Em estudos anteriores, outros cientistas concluíram que a imunidade de rebanho para o novo coronavírus só seria atingida quando 60% das pessoas fossem infectadas. Essa taxa, por sua vez, é baseada em pesquisas sobre outras doenças e consideram o nível de pessoas que devem ser vacinadas.

A nova pesquisa pondera, entretanto, que a mesma taxa não pode ser considerada em circunstâncias como a pandemia de Covid-19, pois ainda não existe uma vacina para a doença. "Ao adotar essa nova abordagem matemática para estimar o nível de imunidade de rebanho a ser atingido, descobrimos que ela pode ser reduzida para 43% e que essa redução se deve principalmente ao nível de atividade e não à estrutura etária [da população]", explicou Frank Ball, pesquisador da Universidade de Nottingham e coautor da pesquisa, comunicado.

Segundo Ball, quanto mais ativo socialmente alguém é, maior sua probabilidade de ser infectado e de infectar outras pessoas. Logo, a taxa da imunidade do rebanho é mais baixa quando a a disseminação da doença se dá naturalmente, e não pela vacinação. "Nossas descobertas têm consequências potenciais para a atual pandemia de Covid-19", explicou o especialista. "Ela sugere que a variação individual (por exemplo, no nível de atividade de cada um) é algo importante a ser incluído nos modelos que orientam as políticas públicas."

Febre, tosse, fadiga: estudo confirma sintomas mais comuns da Covid-19

Um estudo conduzido por universidades do Reino Unido e da Bélgica confirma os sintomas mais comuns da Covid-19: tosse persistante, febre, fadiga, perda do olfato e dificuldade para respirar. Publicado no Plos One no último dia 23, o artigo ratifica os sinais já listados pela Organização Mundial da Saúde (OMS) desde o começo da pandemia. "O estudo dá confiança ao fato de termos acertado na identificação dos principais sintomas e pode ajudar a determinar quem deve fazer o teste", afirma Ryckie Wade, cirurgião e pesquisador clínico da Universidade de Leeds, no Reino Unido, que supervisionou a pesquisa.

Para chegar à lista de sintomas, os pesquisadores revisaram 148 estudos e identificaram os mais comuns entre 24.410 pacientes de nove países: China, Singapura, Japão, Coreia do Sul, Austrália, Itália, Reino Unido, Países Baixos e Estados Unidos.

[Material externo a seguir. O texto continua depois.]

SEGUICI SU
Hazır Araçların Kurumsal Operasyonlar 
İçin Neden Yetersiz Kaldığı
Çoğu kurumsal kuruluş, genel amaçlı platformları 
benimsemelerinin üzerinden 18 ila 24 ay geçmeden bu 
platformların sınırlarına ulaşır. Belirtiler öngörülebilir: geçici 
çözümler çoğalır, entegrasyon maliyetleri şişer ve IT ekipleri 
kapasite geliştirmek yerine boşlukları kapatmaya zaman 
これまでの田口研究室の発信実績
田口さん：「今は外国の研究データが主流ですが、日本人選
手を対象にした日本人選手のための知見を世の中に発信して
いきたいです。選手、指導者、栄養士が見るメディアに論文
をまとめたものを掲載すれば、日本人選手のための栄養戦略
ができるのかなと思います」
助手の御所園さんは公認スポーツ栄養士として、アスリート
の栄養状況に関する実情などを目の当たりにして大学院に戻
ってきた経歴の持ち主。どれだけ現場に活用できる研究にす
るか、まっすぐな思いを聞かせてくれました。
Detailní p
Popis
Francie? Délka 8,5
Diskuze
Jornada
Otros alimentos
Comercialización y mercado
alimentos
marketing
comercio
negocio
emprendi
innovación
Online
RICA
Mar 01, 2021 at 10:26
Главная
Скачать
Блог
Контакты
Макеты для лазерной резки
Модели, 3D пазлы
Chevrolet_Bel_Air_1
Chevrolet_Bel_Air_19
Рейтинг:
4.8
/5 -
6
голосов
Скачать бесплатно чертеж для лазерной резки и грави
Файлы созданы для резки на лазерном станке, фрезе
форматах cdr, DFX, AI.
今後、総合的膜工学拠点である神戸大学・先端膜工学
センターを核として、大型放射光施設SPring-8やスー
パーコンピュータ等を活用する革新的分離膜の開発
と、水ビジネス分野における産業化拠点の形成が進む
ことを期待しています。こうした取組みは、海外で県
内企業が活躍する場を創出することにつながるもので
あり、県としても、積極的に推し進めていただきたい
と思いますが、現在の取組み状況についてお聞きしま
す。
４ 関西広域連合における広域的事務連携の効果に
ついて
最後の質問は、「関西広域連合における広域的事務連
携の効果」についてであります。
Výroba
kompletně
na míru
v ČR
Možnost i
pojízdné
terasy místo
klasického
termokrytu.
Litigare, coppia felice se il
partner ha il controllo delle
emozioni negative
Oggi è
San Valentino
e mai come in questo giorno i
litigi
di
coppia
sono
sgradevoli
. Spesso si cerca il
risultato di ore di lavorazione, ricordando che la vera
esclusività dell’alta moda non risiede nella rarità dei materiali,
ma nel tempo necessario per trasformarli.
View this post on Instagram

No geral, 78% dos pacientes apresentaram febre, 57% tiveram tosse, 31% sofreram de fadiga, 25% perderam o olfato e 23% relataram dificuldade para respirar. Ao analisar os dados por país, os pesqusiadores encontraram diferentes porcentagens em cada região. Em Singapura, por exemplo, 72% apresentaram febre, enquanto apenas 32% dos coreanos disseram ter esse sintoma. Quando o assunto é tosse, os pacientes da Coreia do Sul também relataram menos: apenas 18%, sendo que nos Países Baixos a porcentagem de infectados com tosse chegou a 76%. Segundo os especialistas, essas variações se devem, em parte, à forma como os dados foram coletados em cada país.

Entre os pacientes que precisaram de tratamento hospitalar, 19% foram atendidos em uma unidade de terapia intensiva (UTI), 17% necessitaram ajuda não invasiva para respirar, 9% precisaram de ventilação invasiva e 2% usaram oxigenação por membrana extracorporal (um "pulmão artificial").

Os pesquisadores também reconhecem que uma grande porção dos infectados pelo novo coronavírus não apresentou sintoma algum.